Adalet, insanların hak ettiklerine kavuşmasıdır. Adalet, hakların verilmesi, eşitliğin sağlanması, zulmün önlenmesidir. İnsanlığın temelidir. İnsanlığın hedefi, mazlumun hakkını, zalimden alan bir toplum ve devlet yapısı oluşturmaktadır. 

Adalet mülkün temelidir, o zaman mülkiyet hakkı da adaletin temelidir. Muhammed Hamdi Yazır der ki:“insanlığın bekası medeniyet ile, medeniyetin ayakta durabilmesi de adalet iledir. İnsanlığın iki cihanda da mutluluğunu ancak temeli adalet hukuk olan bir sistemle sağlanabilir. 

Adalet konusunda duyarsızlaşan bir toplumun geleceği olmaz. Hukuksal güvencesi olmayan insanların geleceği asla güvence altında olmaz.
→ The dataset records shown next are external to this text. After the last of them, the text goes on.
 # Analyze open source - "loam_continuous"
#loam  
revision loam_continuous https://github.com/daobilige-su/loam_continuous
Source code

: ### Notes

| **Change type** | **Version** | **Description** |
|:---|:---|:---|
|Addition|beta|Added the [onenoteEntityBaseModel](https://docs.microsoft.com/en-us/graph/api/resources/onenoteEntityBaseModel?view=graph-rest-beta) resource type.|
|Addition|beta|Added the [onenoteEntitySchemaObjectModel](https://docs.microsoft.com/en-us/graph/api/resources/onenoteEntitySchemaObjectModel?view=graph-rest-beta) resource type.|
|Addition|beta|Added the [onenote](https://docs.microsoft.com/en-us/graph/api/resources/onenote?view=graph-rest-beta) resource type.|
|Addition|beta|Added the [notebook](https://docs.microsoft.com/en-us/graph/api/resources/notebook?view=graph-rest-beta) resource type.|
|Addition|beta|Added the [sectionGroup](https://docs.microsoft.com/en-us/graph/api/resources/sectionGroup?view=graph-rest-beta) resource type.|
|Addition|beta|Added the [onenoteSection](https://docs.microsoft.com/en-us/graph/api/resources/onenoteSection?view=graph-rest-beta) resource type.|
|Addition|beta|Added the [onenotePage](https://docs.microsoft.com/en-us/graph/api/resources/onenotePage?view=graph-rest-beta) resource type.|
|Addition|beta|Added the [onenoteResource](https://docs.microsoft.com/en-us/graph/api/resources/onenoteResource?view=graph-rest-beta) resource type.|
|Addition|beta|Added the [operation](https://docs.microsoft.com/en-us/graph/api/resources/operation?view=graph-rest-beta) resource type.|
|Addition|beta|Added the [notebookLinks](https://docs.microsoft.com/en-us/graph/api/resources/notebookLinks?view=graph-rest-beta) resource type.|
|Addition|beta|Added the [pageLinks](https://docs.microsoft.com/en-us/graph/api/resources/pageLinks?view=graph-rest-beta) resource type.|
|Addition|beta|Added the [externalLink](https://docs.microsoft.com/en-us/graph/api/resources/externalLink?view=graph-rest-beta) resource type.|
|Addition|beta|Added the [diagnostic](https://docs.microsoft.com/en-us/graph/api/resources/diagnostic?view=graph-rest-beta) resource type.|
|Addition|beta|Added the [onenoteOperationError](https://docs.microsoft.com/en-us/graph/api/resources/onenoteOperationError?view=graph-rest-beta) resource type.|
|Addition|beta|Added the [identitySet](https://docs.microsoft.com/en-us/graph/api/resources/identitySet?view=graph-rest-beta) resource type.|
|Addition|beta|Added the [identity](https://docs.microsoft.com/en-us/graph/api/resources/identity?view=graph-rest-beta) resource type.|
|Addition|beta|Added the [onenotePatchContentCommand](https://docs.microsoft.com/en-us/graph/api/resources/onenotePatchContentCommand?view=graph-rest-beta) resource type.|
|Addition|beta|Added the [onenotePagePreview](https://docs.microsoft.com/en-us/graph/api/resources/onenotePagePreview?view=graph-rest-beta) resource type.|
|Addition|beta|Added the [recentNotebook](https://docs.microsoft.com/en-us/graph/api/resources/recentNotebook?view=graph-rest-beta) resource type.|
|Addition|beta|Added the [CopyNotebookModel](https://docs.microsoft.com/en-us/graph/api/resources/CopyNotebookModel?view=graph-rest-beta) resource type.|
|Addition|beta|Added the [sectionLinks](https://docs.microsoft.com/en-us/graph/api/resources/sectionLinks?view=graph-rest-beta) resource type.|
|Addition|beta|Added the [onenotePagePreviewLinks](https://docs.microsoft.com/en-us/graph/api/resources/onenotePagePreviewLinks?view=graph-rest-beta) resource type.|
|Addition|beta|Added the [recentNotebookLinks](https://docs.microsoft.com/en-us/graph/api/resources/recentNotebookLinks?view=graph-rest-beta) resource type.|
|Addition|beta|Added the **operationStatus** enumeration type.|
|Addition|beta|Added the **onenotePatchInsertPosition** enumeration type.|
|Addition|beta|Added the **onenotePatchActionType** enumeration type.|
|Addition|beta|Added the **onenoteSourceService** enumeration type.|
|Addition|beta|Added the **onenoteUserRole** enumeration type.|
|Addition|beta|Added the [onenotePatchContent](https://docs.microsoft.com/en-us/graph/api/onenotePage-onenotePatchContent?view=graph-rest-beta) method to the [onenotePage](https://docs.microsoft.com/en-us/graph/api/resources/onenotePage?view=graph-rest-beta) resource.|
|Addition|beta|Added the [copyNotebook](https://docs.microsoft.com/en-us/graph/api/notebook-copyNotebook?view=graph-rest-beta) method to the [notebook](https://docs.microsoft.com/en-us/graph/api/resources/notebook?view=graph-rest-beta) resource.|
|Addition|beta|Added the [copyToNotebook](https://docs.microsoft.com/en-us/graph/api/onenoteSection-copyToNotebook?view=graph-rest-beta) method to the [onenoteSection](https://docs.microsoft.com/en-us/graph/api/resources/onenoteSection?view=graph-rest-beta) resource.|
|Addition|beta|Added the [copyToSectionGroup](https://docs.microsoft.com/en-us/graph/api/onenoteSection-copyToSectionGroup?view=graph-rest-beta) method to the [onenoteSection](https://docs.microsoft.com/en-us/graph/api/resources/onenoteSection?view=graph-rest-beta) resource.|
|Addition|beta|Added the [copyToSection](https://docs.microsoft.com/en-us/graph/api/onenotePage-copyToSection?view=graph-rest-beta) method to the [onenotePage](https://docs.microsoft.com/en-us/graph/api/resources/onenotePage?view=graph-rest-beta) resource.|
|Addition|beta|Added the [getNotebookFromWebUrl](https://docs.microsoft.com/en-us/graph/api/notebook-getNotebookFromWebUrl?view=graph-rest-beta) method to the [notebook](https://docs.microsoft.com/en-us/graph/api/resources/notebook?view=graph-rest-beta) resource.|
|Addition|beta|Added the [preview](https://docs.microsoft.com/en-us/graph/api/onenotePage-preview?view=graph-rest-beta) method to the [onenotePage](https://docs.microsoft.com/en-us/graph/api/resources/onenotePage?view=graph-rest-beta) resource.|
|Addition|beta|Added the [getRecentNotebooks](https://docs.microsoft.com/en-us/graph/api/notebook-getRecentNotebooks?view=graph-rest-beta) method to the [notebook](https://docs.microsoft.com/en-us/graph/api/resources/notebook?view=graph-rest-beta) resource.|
Kur’an, bizi uyarıyor: Ey iman edenler! Allah için hakkı ayakta tutan. Adil şahitler olun. Ve bir millete veya topluluğa olan düşmanlığınız sizi sakın adaletsizliğe itmesin.” hukukun üstünlüğü endeksinde, Türkiye’nin puanı ve sırası bizi derinden yer alıyor, bize hiç yakışmıyor. 
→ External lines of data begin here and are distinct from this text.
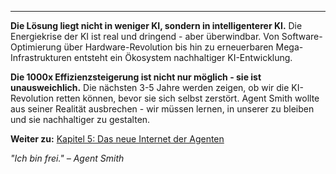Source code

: ---

**Die Lösung liegt nicht in weniger KI, sondern in intelligenterer KI.** Die Energiekrise der KI ist real und dringend - aber überwindbar. Von Software-Optimierung über Hardware-Revolution bis hin zu erneuerbaren Mega-Infrastrukturen entsteht ein Ökosystem nachhaltiger KI-Entwicklung.

**Die 1000x Effizienzsteigerung ist nicht nur möglich - sie ist unausweichlich.** Die nächsten 3-5 Jahre werden zeigen, ob wir die KI-Revolution retten können, bevor sie sich selbst zerstört. Agent Smith wollte aus seiner Realität ausbrechen - wir müssen lernen, in unserer zu bleiben und sie nachhaltiger zu gestalten.

**Weiter zu:** [Kapitel 5: Das neue Internet der Agenten](../kapitel_5/intro.md)

*"Ich bin frei." – Agent Smith*
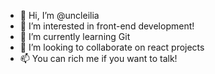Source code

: - 👋 Hi, I’m @uncleilia
- 👀 I’m interested in front-end development!
- 🌱 I’m currently learning Git
- 💞️ I’m looking to collaborate on react projects
- 📫 You can rich me if you want to talk!

<!---
uncleilia/uncleilia is a ✨ special ✨ repository because its `README.md` (this file) appears on your GitHub profile.
You can click the Preview link to take a look at your changes.
--->
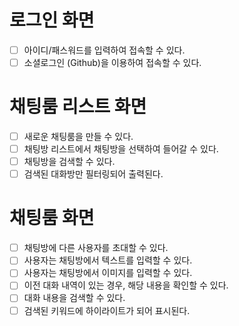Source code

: # 로그인 화면

- [ ] 아이디/패스워드를 입력하여 접속할 수 있다.
- [ ] 소셜로그인 (Github)을 이용하여 접속할 수 있다.

# 채팅룸 리스트 화면

- [ ] 새로운 채팅룸을 만들 수 있다.
- [ ] 채팅방 리스트에서 채팅방을 선택하여 들어갈 수 있다.
- [ ] 채팅방을 검색할 수 있다.
- [ ] 검색된 대화방만 필터링되어 출력된다.

# 채팅룸 화면

- [ ] 채팅방에 다른 사용자를 초대할 수 있다.
- [ ] 사용자는 채팅방에서 텍스트를 입력할 수 있다.
- [ ] 사용자는 채팅방에서 이미지를 입력할 수 있다.
- [ ] 이전 대화 내역이 있는 경우, 해당 내용을 확인할 수 있다.
- [ ] 대화 내용을 검색할 수 있다.
- [ ] 검색된 키워드에 하이라이트가 되어 표시된다. 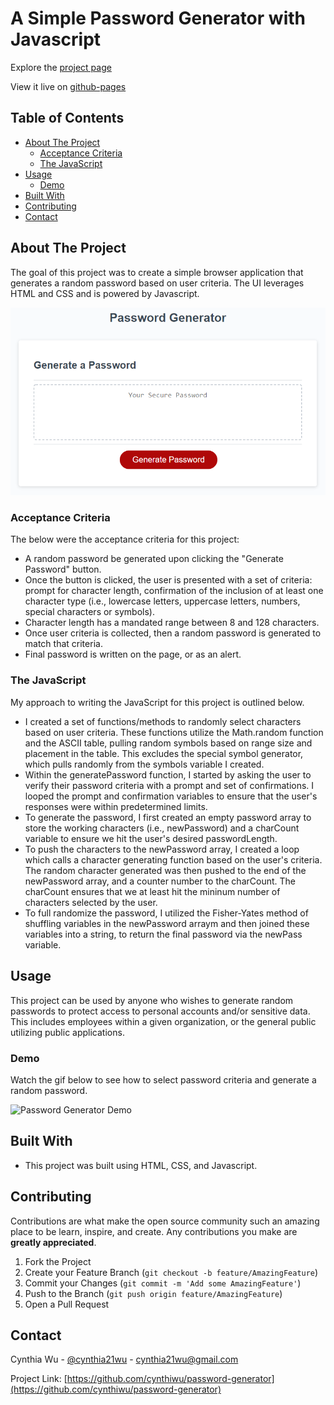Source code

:# A Simple Password Generator with Javascript

Explore the [project page](https://github.com/cynthiwu/password-generator)

View it live on [github-pages](https://cynthiwu.github.io/password-generator/)

## Table of Contents
- [About The Project](#about-the-project)
  - [Acceptance Criteria](#acceptance-criteria)
  - [The JavaScript](#the-javascript) 
- [Usage](#usage)
  - [Demo](#demo)
- [Built With](#built-with)
- [Contributing](#contributing)
- [Contact](#contact)


## About The Project

The goal of this project was to create a simple browser application that generates a random password based on user criteria. The UI leverages HTML and CSS and is powered by Javascript. 

![Project Snapshot](./Assets/03-javascript-homework-demo.png)

### Acceptance Criteria

The below were the acceptance criteria for this project:

* A random password be generated upon clicking the "Generate Password" button.
* Once the button is clicked, the user is presented with a set of criteria: prompt for character length, confirmation of the inclusion of at least one character type (i.e., lowercase letters, uppercase letters, numbers, special characters or symbols).
* Character length has a mandated range between 8 and 128 characters.
* Once user criteria is collected, then a random password is generated to match that criteria. 
* Final password is written on the page, or as an alert.

### The JavaScript
My approach to writing the JavaScript for this project is outlined below.

*  I created a set of functions/methods to randomly select characters based on user criteria. These functions utilize the Math.random function and the ASCII table, pulling random symbols based on range size and placement in the table. This excludes the special symbol generator, which pulls randomly from the symbols variable I created. 
* Within the generatePassword function, I started by asking the user to verify their password criteria with a prompt and set of confirmations. I looped the prompt and confirmation variables to ensure that the user's responses were within predetermined limits. 
* To generate the password, I first created an empty password array to store the working characters (i.e., newPassword) and a charCount variable to ensure we hit the user's desired passwordLength.
* To push the characters to the newPassword array, I created a loop which calls a character generating function based on the user's criteria. The random character generated was then pushed to the end of the newPassword array, and a counter number to the charCount. The charCount ensures that we at least hit the mininum number of characters selected by the user. 
* To full randomize the password, I utilized the Fisher-Yates method of shuffling variables in the newPassword arraym and then joined these variables into a string, to return the final password via the newPass variable. 

## Usage

This project can be used by anyone who wishes to generate random passwords to protect access to personal accounts and/or sensitive data. This includes employees within a given organization, or the general public utilizing public applications. 

### Demo

Watch the gif below to see how to select password criteria and generate a random password.  

![Password Generator Demo](./Assets/demo.gif)


## Built With

* This project was built using HTML, CSS, and Javascript.

## Contributing

Contributions are what make the open source community such an amazing place to be learn, inspire, and create. Any contributions you make are **greatly appreciated**.

1. Fork the Project
2. Create your Feature Branch (`git checkout -b feature/AmazingFeature`)
3. Commit your Changes (`git commit -m 'Add some AmazingFeature'`)
4. Push to the Branch (`git push origin feature/AmazingFeature`)
5. Open a Pull Request


## Contact

Cynthia Wu - [@cynthia21wu](https://twitter.com/cynthia21wu) - cynthia21wu@gmail.com

Project Link: [https://github.com/cynthiwu/password-generator](https://github.com/cynthiwu/password-generator)

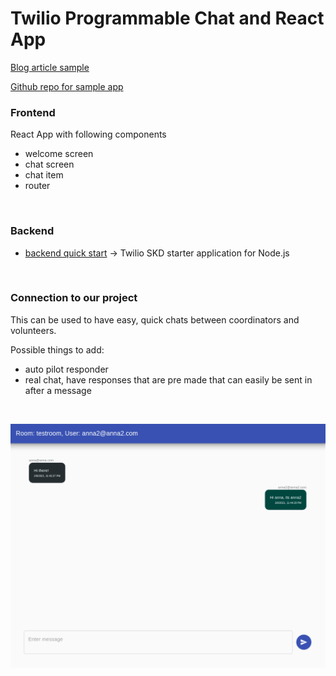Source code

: # Twilio Programmable Chat and React App


[Blog article sample](https://www.twilio.com/blog/build-a-chat-app-with-twilio-programmable-chat-and-react)

[Github repo for sample app](https://github.com/huzaima/react-twilio-chat) 



### Frontend
React App with following components

- welcome screen
- chat screen
- chat item
- router


<br>

### Backend
- [backend quick start](https://github.com/TwilioDevEd/sdk-starter-node) -> Twilio SKD starter application for Node.js

<br>

### Connection to our project
This can be used to have easy, quick chats between coordinators and volunteers. 

Possible things to add:
- auto pilot responder
- real chat, have responses that are pre made that can easily be sent in after a message

<br>

![](img.png)
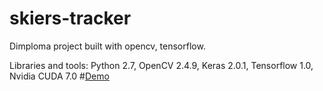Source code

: # skiers-tracker
Dimploma project built with opencv, tensorflow.

Libraries and tools: Python 2.7, OpenCV 2.4.9, Keras 2.0.1, Tensorflow 1.0, Nvidia CUDA 7.0
#[Demo](http://imgur.com/a/TdLot)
Hukukun üstünlüğü, temel haklar ve ifade özgürlüğü konusunda, ülkemizin geriye gidişi bizi yaralıyor. Toplumsal yaşam bakımından hukuk, adaleti temin eden kurumdur. Asla unutmayalım ki, hukuku her şeyden üstün tutmak durumundayız. özellikle hukuk siyasetten kesinlikle üstün öncelikli olmalıdır. Demokrasi ve hukuk devleti ilkesini, her zaman önde tutmalıyız. 

Devlet her alanda kendisini hukukla sınırlamalıdır. Yönetimde asla keyfilik olmamalıdır. Özellikle yürütme, yargısal denetimde olmalıdır. Yunan mitolojisindeki adalet tanrıçası Themis’in gözleri bağlıdır. Bunun anlamı adalet dağıtacak kişinin tarafsız olması ve kararlarını, hukukun evrensel ilişkilerine göre vermesi içindir. Hukukçuların giydiği cübbe de anlam taşır. Cübbenin düğmesi yoktur, cebi de yoktur. Düğme yoktur, çünkü kimsenin, hiçbir gücü karşısında düğme iliklemezler. Cebi yoktur. Çünkü kimseden bir çıkar temin Edip ceplerine atmazlar. Sözün Özü, yargı mensupları tarafsız ve adildir. Almanya kralı Friedrich, 18’inci yüzyılın ortalarında Potsdam ormanlarında gezinti yapıyordu. Bir bölgeyi çok beğendi; “şuraya bir saray yapılmasını istiyorum, hemen başlayın” dedi. Daha sonra bölgeye giden kralın adamları, burada bir değirmen olduğunu fark ettiler. Kapıyı çaldılar, yaşlı bir adam açtı.
-Buyurun
-Kral, burayı çok beğendi, bir saray yapacak, satın alacağız, ne kadar para istiyorsun?
-Satmıyorum.
-Ama kral istiyor.
-Anlamadınız, kral da olsa satmıyorum.
-Değirmencinin beklenmedik cevabı, kralı kızdırdı, ayrıca adamı merak etti.
-Çağırın bana şu adamı!
-Değirmenci krala götürüldü. Kral, adama dönerek: 
-Yanlış anladın herhalde, ben kralım, bölgeyi satın almak istiyorum. 
-Yanlış anlamadım satmıyorum. Sen koca bir kralsın. Ülkenin her tarafında saray yaparsın. Burayı babam işletiyordu. Ona da babasından kalmış. Ben de oğluma bırakacağım, satmıyorum. 
-Unutma ki ben kralım, istersem zorla alırım. 
Değirmenci çok kararlı biçimde krala baktı ve hukuk tarihinde geçen ünlü cümlesini söyledi: 
-Asıl sen unutma, Berlin’de hakimler var! Hiç kimse adaletten üstün değildir. Hiç kimse adaletin üstüne çıkamaz. Potsdam’da Saray yapıldı, hem de Değirmende yan yana. Kral, sarayına değirmencinin ismini verdi. Tüm Türkiye’de bilmeli ve inanmalı ki; “Ankara’da hakimler var. “Ömer Hayyam‘ın dediği gibi; “adalet kainatın ruhudur.” adalet devletin dinidir. Adalet kendini bile kayırmamaktadır.